Metin Bölümü:
___

1038
2002-2020 arası kadıköy deplasmanı adı altında çektirilen binbir türlü eziyetin acısını dindiren tertemiz bir galibiyet aldığımız maç.
bu taraftar kadıköy'de üstüne yumurta kırılmış tezeğe mi oturtulmadı, polis gözetiminde şeytan taşlar gibi mi taşlanmadı, maçtan önceki gece münferit gideceksiniz denilip sokak aralarında 15-20 kişilik it sürülerine mi dövdürülmedi?
seri 3-4 seneden 10'a doğru uzarken her sene aynı inançla gidip hayvan gibi tribün yaparken, maça her seferinde iyi başlayıp golleri kaçırıp ilk pozisyonda şansa gol yiyip başını ellerinin arasına mı almadı?
kaç kere maç sonu sırf kendilerine eziyet olsun diye yapılan organizasyonlarda sirk maymunu muamelesi yapıldı?

___

Veri Kesiti:

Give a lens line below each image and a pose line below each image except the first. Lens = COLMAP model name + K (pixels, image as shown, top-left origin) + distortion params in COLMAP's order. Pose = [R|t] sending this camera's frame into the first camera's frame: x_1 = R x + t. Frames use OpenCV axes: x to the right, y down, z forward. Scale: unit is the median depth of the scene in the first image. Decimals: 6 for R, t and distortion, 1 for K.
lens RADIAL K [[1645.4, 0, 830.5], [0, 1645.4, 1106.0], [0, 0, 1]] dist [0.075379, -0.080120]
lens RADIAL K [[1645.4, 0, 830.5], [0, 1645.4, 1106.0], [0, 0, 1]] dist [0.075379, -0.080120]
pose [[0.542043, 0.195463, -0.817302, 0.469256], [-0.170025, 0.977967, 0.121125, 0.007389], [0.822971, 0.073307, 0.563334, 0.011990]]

___

Yapılacak Alıştırmalar:
1 – Yukarıdaki listede yer alan satırların tümünü hiçbir değişiklik yapmadan aktarın.
2 – Kadıköy deplasmanına dair metni son cümlesinden sonra gelecek biçimde devam ettirin.

Çözülmüş Görevler:
1 –
Give a lens line below each image and a pose line below each image except the first. Lens = COLMAP model name + K (pixels, image as shown, top-left origin) + distortion params in COLMAP's order. Pose = [R|t] sending this camera's frame into the first camera's frame: x_1 = R x + t. Frames use OpenCV axes: x to the right, y down, z forward. Scale: unit is the median depth of the scene in the first image. Decimals: 6 for R, t and distortion, 1 for K.
lens RADIAL K [[1645.4, 0, 830.5], [0, 1645.4, 1106.0], [0, 0, 1]] dist [0.075379, -0.080120]
lens RADIAL K [[1645.4, 0, 830.5], [0, 1645.4, 1106.0], [0, 0, 1]] dist [0.075379, -0.080120]
pose [[0.542043, 0.195463, -0.817302, 0.469256], [-0.170025, 0.977967, 0.121125, 0.007389], [0.822971, 0.073307, 0.563334, 0.011990]]

2 –
bütün bunları yaşayan adamların bu maçı yaşamasının manevi değeri parayla pulla ölçülemez bir şey. fener istekli gibi görünürken ilk şutta golü atmak, devreye 2-0 önde girmek, dakikalar geçtikçe çaresizliklerini ve maçı yavaş yavaş kazandığımızı görmek...
bu son paragraf elbette hepimiz için aynı oranda ruh dinlendiriciydi ama en çok da yıllarca bu eziyeti yaşayan adamlar için güzeldi...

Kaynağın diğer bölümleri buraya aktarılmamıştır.